園内にいるどの人がいつあなたと接しても、変わらない保育士として見えているかを意識しましょう。

これが全ての始まりです。

 

保護者との間には一線をひきましょう

どの保護者とも平等に接するようになったら、「保護者」と「保育士」という立場の間に一線をひきましょう。

これは、馴れ合いの関係ではないという意思表示です。

「気持ちには寄り添うけれど園にはルールがある」
「嫌なことかもしれないけれど子供への接し方を考えて欲しい」
「時間や持ち物などみんなで守らないとだれかが困ることもある」

など、保育園として伝えたいことや守って欲しいことがある以上、明るくて優しい先生とういう顔だけではすまないこともあるはずです。

 

自分は「保育士」として毎日保護者に接しているんだという心構えを忘れないようにしましょう。

 

「嫌なこと」ほどはっきりと

どの保護者とも同じように接することができるようになったら、言いにくい内容の話もきちんと伝えられるようにしましょう。

これは少しコツがあります。

 

  • もったいぶった言い方をしない
  • 相手に「察して」という気持ちで話さない
  • 相手に直して欲しいことがあるときは、優しさと明るさを忘れずに(きつい言い方は逆効果)
  • 相手の事情も聞き取りながら、一方的に話さないようにする

 

もしも自分が「ここを直して欲しい」ということを誰かに言われることを考えたときに、
「ね? わかりますよね?」
などと遠回しに言われたりしたら嫌な気持ちになりますよね?

 

わたしならば「何」が「なぜ」いけないのかをはっきり教えて欲しいですし、その後に、「どのように」それを改善すればいいのかが知りたいです。

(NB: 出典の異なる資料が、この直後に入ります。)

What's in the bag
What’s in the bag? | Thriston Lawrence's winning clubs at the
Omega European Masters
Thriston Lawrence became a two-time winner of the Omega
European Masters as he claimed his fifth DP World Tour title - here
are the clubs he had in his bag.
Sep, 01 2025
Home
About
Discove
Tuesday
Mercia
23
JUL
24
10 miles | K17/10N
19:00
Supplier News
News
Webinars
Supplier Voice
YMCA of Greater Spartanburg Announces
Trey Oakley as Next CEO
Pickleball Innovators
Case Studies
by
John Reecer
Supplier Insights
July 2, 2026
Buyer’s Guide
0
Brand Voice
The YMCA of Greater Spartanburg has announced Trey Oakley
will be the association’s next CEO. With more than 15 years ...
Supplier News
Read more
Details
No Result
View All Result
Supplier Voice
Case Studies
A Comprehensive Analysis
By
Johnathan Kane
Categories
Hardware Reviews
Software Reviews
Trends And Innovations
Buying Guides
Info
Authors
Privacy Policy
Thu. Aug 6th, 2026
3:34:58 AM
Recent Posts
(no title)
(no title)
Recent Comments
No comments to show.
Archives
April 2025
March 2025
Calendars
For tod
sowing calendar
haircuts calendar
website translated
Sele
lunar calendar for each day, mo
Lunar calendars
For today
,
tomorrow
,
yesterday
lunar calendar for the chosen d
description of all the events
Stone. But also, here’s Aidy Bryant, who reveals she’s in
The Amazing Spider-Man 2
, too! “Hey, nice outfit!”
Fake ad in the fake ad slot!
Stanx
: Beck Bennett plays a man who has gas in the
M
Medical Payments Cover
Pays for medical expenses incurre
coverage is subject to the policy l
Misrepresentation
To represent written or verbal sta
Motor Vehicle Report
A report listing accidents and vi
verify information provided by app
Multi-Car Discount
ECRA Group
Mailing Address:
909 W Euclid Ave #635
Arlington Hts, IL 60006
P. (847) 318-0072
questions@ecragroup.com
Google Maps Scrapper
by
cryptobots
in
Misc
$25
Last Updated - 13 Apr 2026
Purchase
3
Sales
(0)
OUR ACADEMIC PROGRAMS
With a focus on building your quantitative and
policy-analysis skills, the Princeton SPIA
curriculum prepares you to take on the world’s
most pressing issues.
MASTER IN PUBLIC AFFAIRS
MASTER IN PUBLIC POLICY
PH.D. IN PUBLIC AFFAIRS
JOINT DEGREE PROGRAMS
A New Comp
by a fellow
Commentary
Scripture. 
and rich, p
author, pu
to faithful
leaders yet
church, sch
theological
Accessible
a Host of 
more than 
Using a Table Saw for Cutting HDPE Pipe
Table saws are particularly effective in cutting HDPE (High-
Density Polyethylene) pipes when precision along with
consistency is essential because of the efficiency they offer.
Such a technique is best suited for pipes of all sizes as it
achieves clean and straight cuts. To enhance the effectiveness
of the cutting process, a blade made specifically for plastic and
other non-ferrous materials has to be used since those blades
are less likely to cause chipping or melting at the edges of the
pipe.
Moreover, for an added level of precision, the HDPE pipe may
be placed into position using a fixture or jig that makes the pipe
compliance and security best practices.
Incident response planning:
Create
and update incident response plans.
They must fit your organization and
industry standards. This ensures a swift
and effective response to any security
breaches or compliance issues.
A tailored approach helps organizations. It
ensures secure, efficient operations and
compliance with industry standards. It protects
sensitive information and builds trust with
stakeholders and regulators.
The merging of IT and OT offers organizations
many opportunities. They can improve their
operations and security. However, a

さらに、もしもそれがうまくいかなかった時は一緒にどうすればいいかを考えて欲しいな、とも思います。

 

「自分だったらどう言われたいか」そう考えるのがうまく伝えるコツを掴む早道かもしれません。

 

うまく距離を取れている相手ならば、「親身」な気持ちでも伝えられますし、「譲らない」という厳格な気持ち(言い方ではないので注意)も持つことができます(誰もが守るべきルールの場合)。

 

個人を見る目と全体を見る目

保護者とうまく距離を保つようにという話でした。

これは「個人だけにとらわれない」ということと、「全体だけを気にしてはいけない」という二つの意味も込められています。

保育のクラスを見ていくのと同じです。

クラス全体の先生であり、園児ひとりひとりの先生でもある。
そのようにどの保護者にとっても頼れる、安心できる保護者でいてください。

 

自分の立ち位置をしっかりと見つめ直して、保護者対応を頑張ってくださいね。